For the string "coordinate", search the entries below and copy every line where it appears.

::::::::

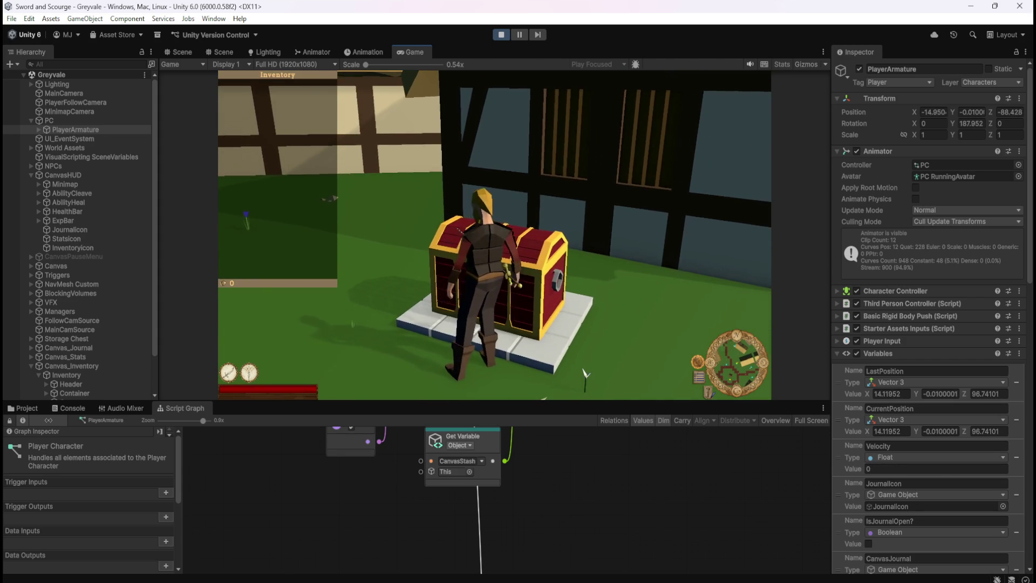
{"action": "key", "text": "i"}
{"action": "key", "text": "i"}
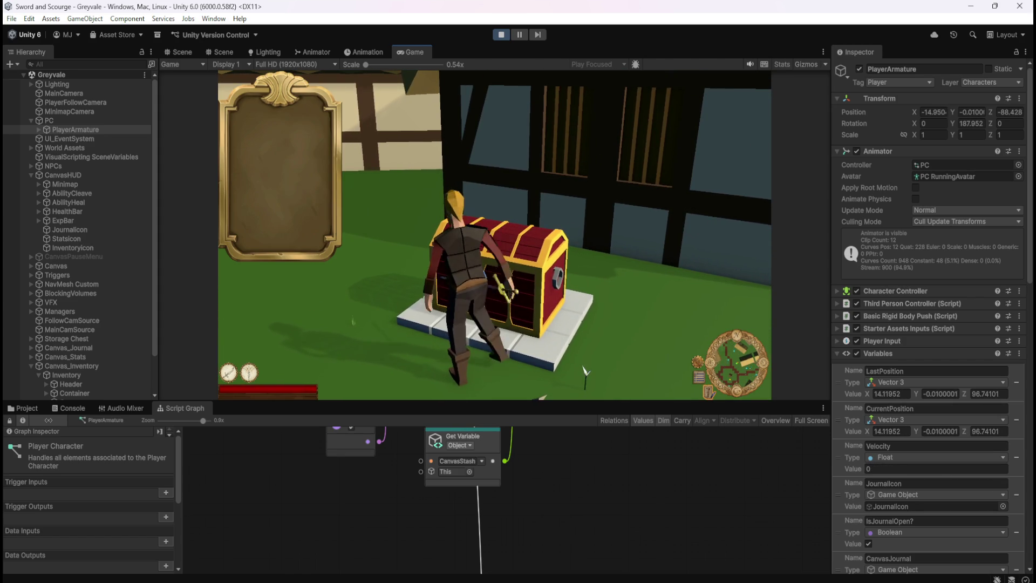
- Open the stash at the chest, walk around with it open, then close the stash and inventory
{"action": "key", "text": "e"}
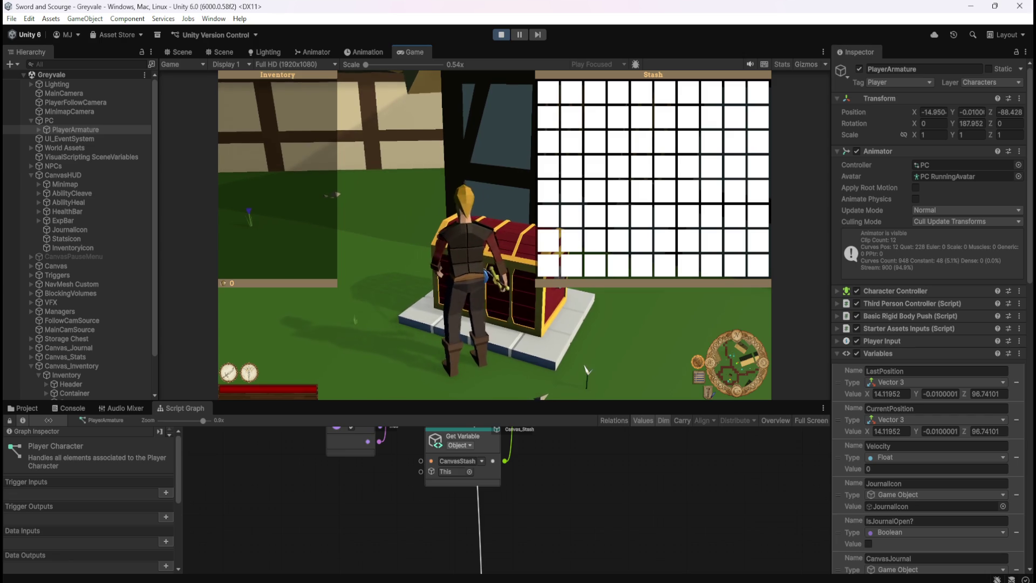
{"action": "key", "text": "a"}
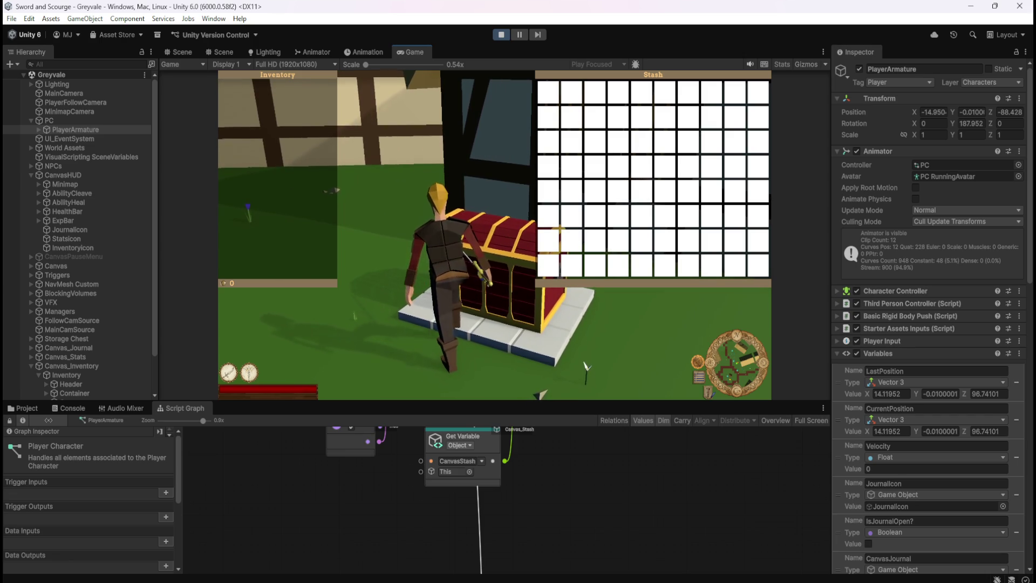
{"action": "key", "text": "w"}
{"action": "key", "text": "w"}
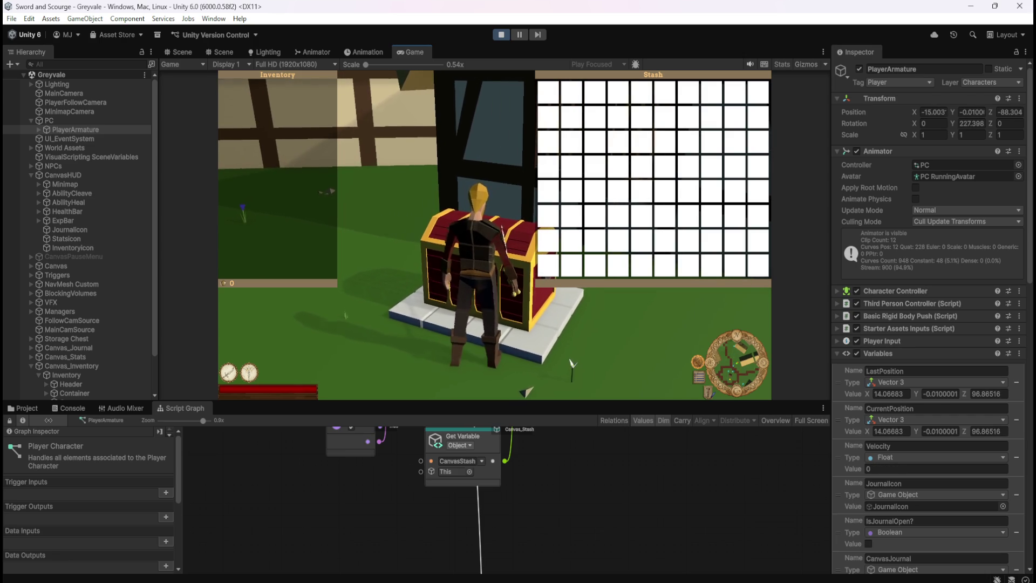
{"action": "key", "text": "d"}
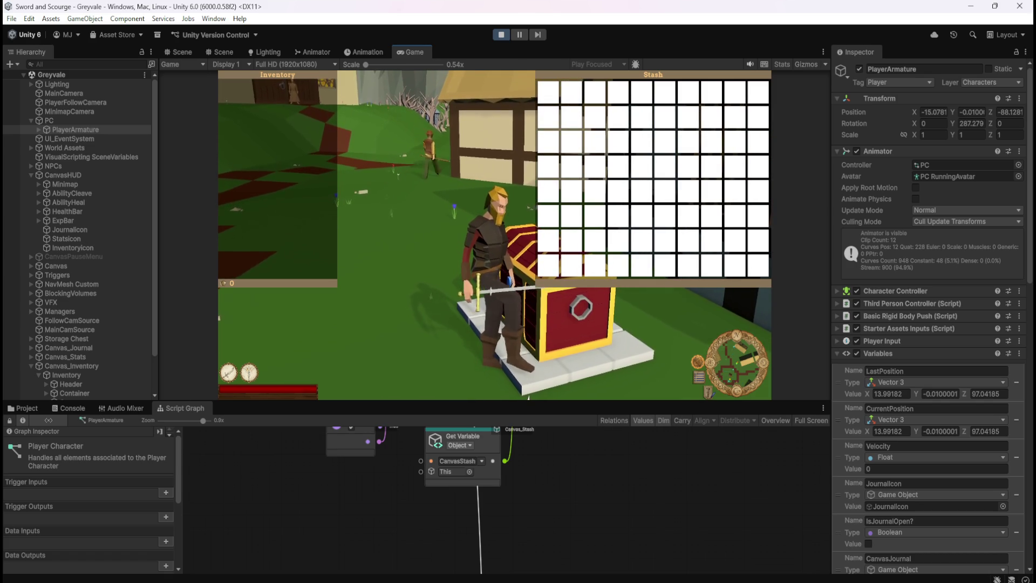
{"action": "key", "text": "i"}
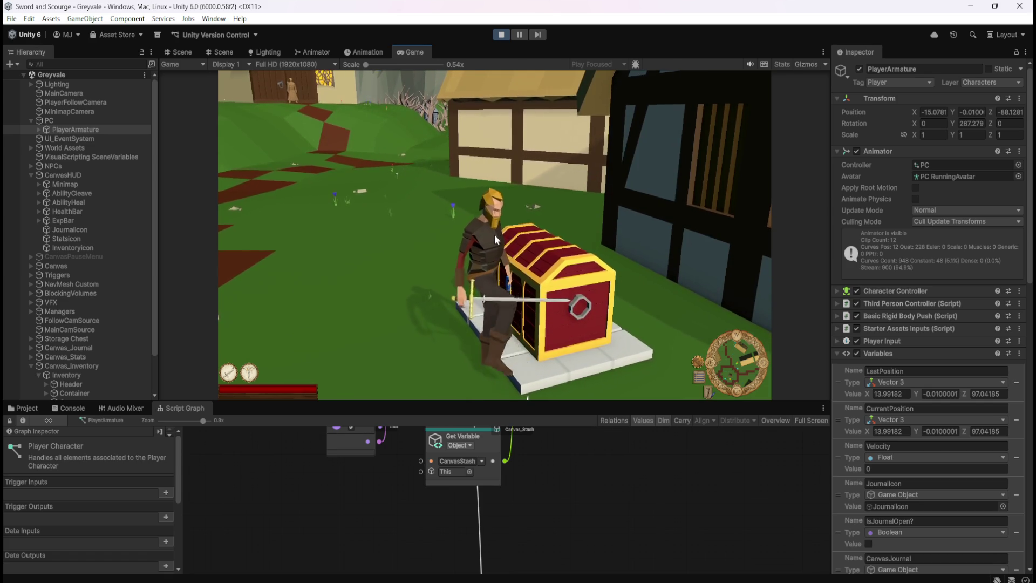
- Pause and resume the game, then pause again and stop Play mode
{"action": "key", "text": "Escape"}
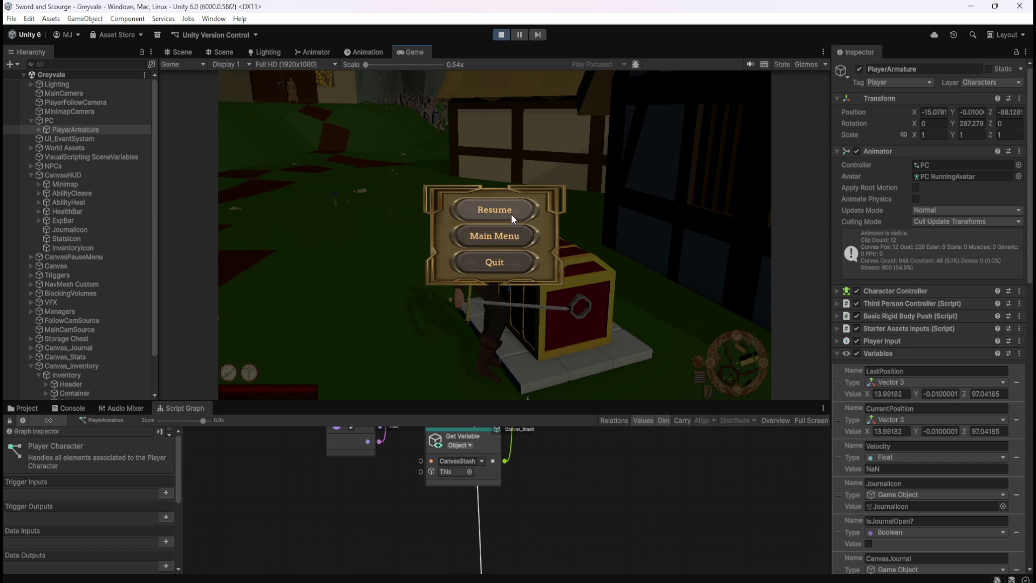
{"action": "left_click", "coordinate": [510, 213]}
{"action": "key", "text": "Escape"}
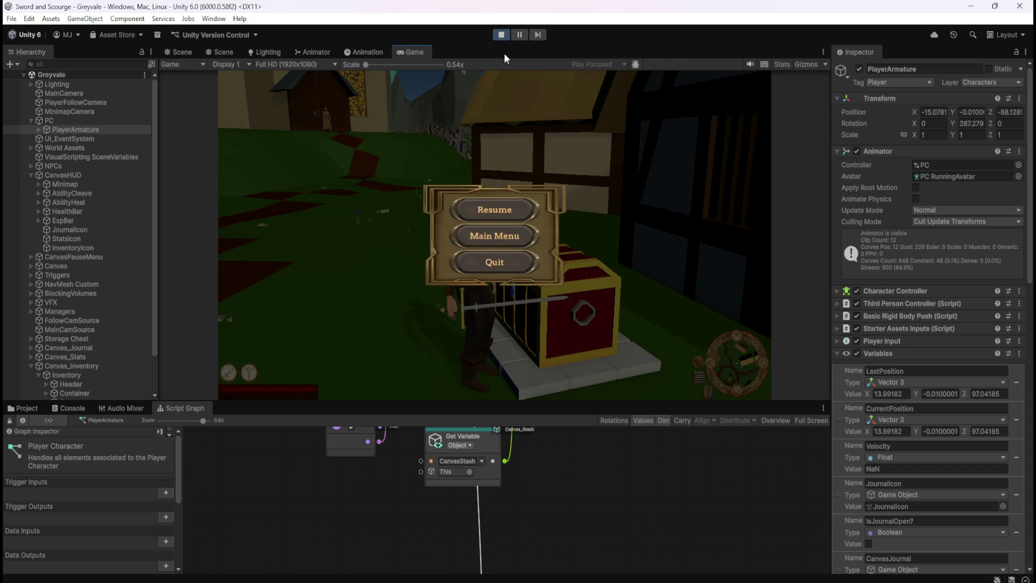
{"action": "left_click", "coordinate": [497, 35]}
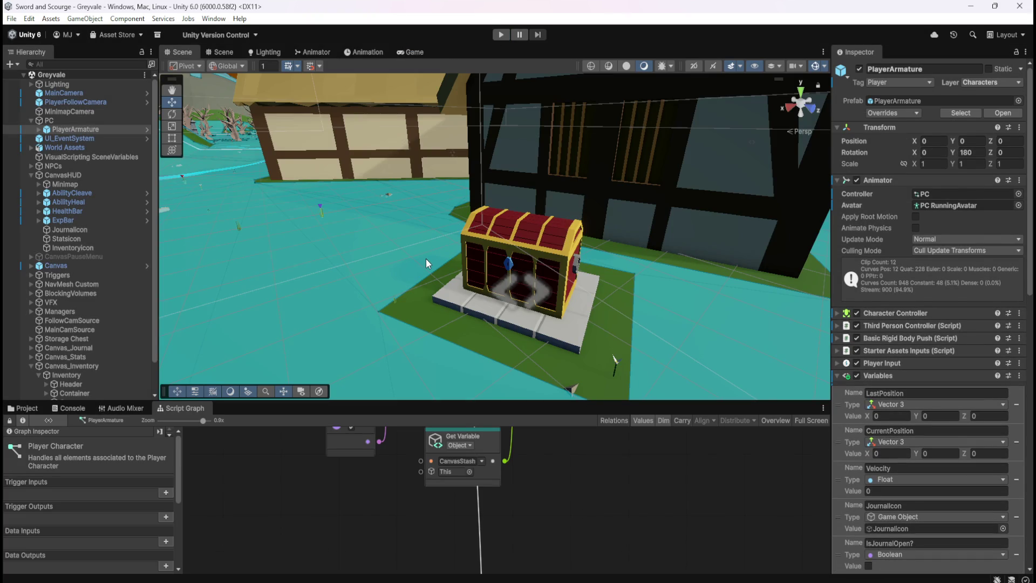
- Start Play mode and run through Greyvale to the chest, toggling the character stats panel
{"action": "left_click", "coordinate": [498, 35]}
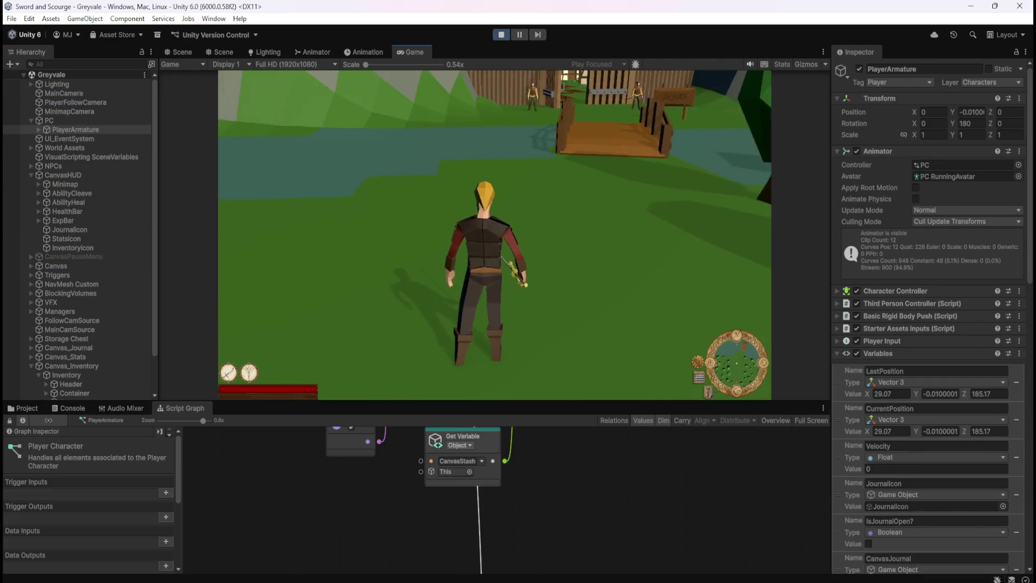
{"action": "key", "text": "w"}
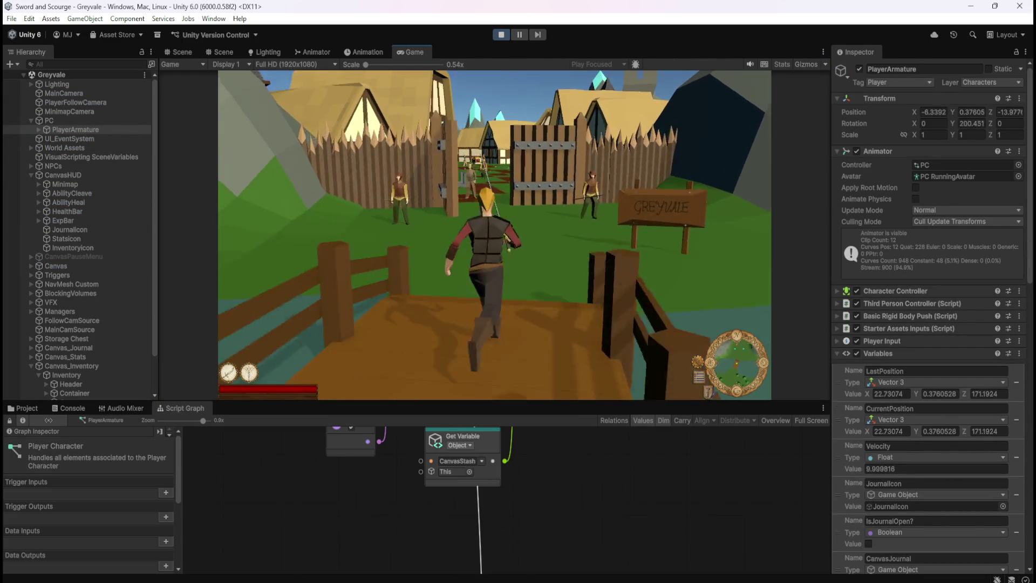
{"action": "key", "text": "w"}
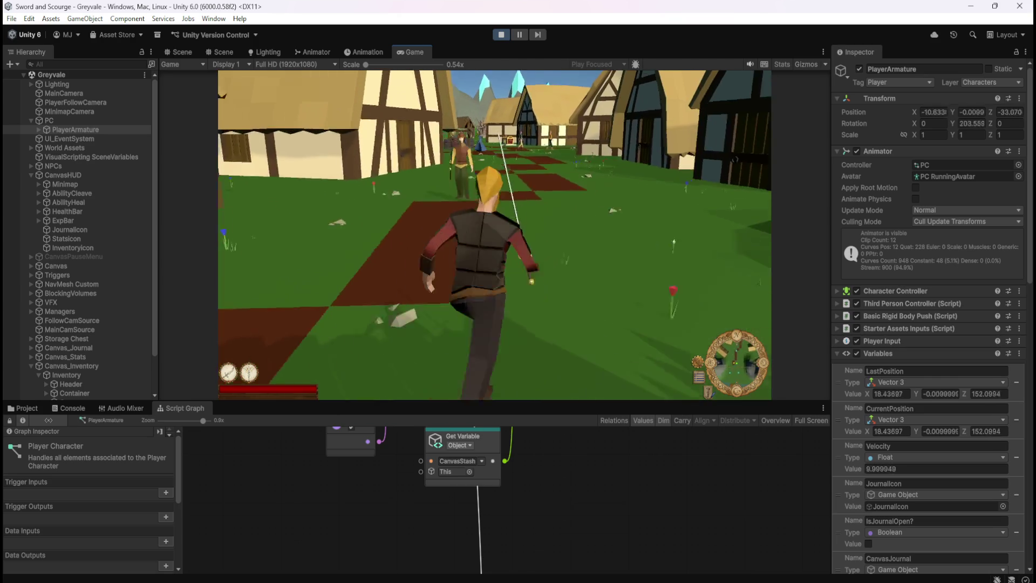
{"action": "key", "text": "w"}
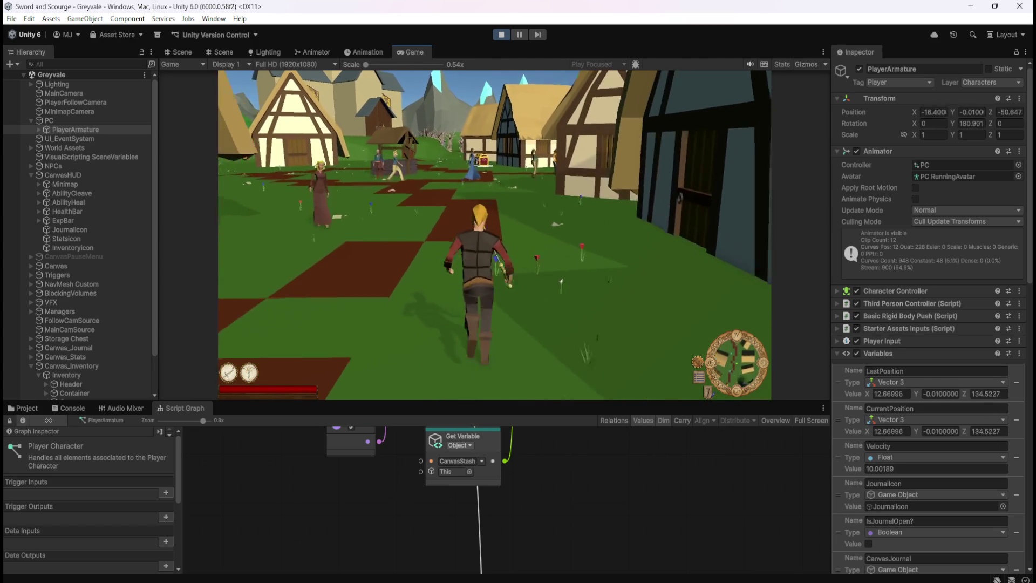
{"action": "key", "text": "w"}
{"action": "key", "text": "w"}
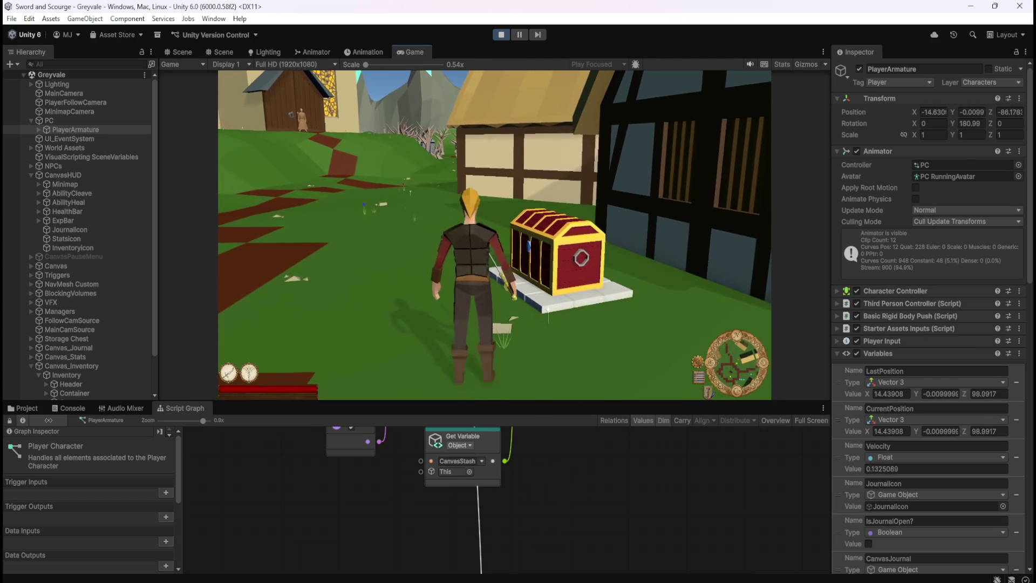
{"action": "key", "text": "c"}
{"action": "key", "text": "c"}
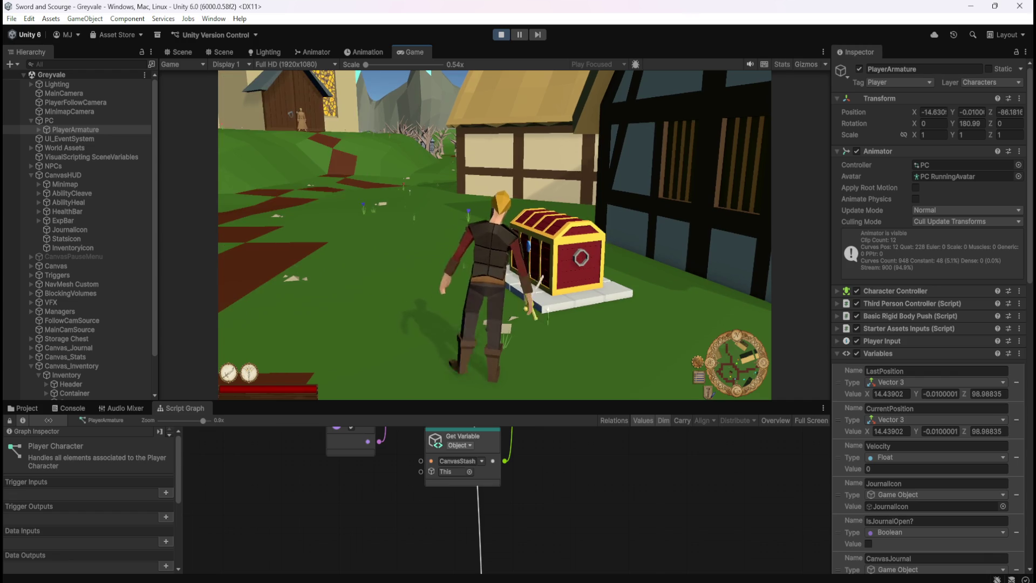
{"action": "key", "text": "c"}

::::::::

_Output_.
{"action": "left_click", "coordinate": [510, 213]}
{"action": "left_click", "coordinate": [497, 35]}
{"action": "left_click", "coordinate": [498, 35]}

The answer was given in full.